The action by Mr Osei-Owusu in counting himself as an MP enabled the Majority in Parliament to form the right quorum under Article 104(1) in order to pass the budget.
A lawyer and law lecturer, Justice Abdullai, who filed the suit, is asking the Supreme Court to interpret Articles 102 and 104 of the 1992 Constitution and declare the action of Mr Osei Owusu as unconstitutional.
He also wants the Supreme Court to declare the whole proceedings in Parliament on November 30, 2021 which led to passage of the 2022 budget as unconstitutional.
However, the Attorney-General (A-G), Mr Godfred Yeboah Dame, in a defence on behalf of the state, argues that there is no express provision in the 1992 Constitution that stops a Deputy Speaker presiding over proceedings from voting or counting himself as part of MPs present in order to form the right quorum.
The plaintiff is of the view that the 1992 Constitution does not allow a person presiding over proceedings in Parliament to have an original or casting vote, or to be part of a quorum.
In support of his case, he relies on Article 102 of the 1992 Constitution which provides that “a quorum of Parliament, apart from the person presiding, shall be one-third of all Members of Parliament”, and Article 104 (1) which provides that matters in Parliament “shall be determined by votes of majority members present and voting, with at least half of all members of Parliament present.”

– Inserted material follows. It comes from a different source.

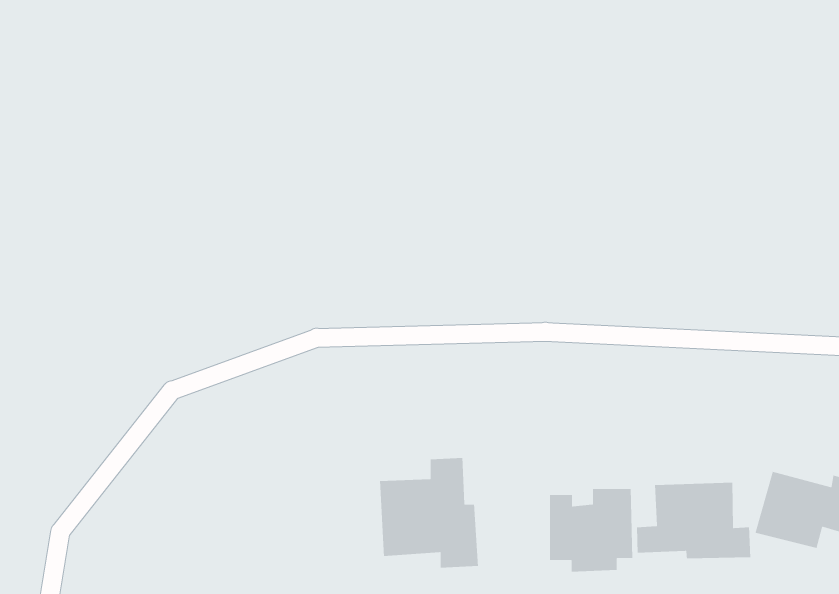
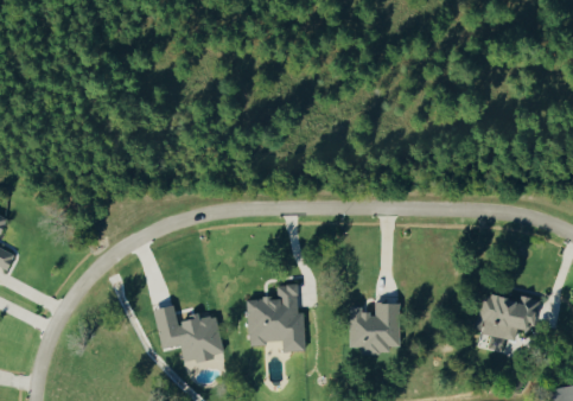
building: [636,482,751,559] -> none
building: none -> [153,305,223,363]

He also cites Article 104 (2) of the 1992 Constitution which stipulates that: “The Speaker shall have neither original nor casting vote.”
It is the case of Mr Abdulai that the First or Second Deputy Speakers of Parliament, when presiding, have the “same authority and mandate just like the Right Honourable Speaker”, and therefore cannot vote or be part of the quorum.
The A-G disagreed with the plaintiff and argues that the quorum in Parliament formed under Article 102 is different from the quorum formed under Article 104 of the 1992 Constitution.
It is the case of Mr Dame that the quorum under Article 102 is for the conduct of business in Parliament, and that is why Article 102 provides that it should be one-third of members.
“Given that Parliament presently is made up of 275 members, the quorum under Article 102 for the conduct of its business is 92 MPs,” the A-G submitted.
According to the A-G, based on the clear provision of Article 102, any person presiding, either the Speaker or Deputy Speakers, is precluded from being part of that quorum.
On the other hand, the A-G is of the view that the quorum under Article 104 (1) which deals with the determination of matters through voting in Parliament requires at least half of all MPs, and such a quorum is not the same as the one in Article 102.
Mr Dame contends that unlike Article 102 which precludes a “person presiding” from being part of the quorum, Article 104 (2) specifically precludes “The Speaker”.
The A-G, therefore, holds the position that only the person elected as “The Speaker” of Parliament is barred from forming part of the quorum under Article 104 when presiding, and not Deputy Speakers who preside over proceedings.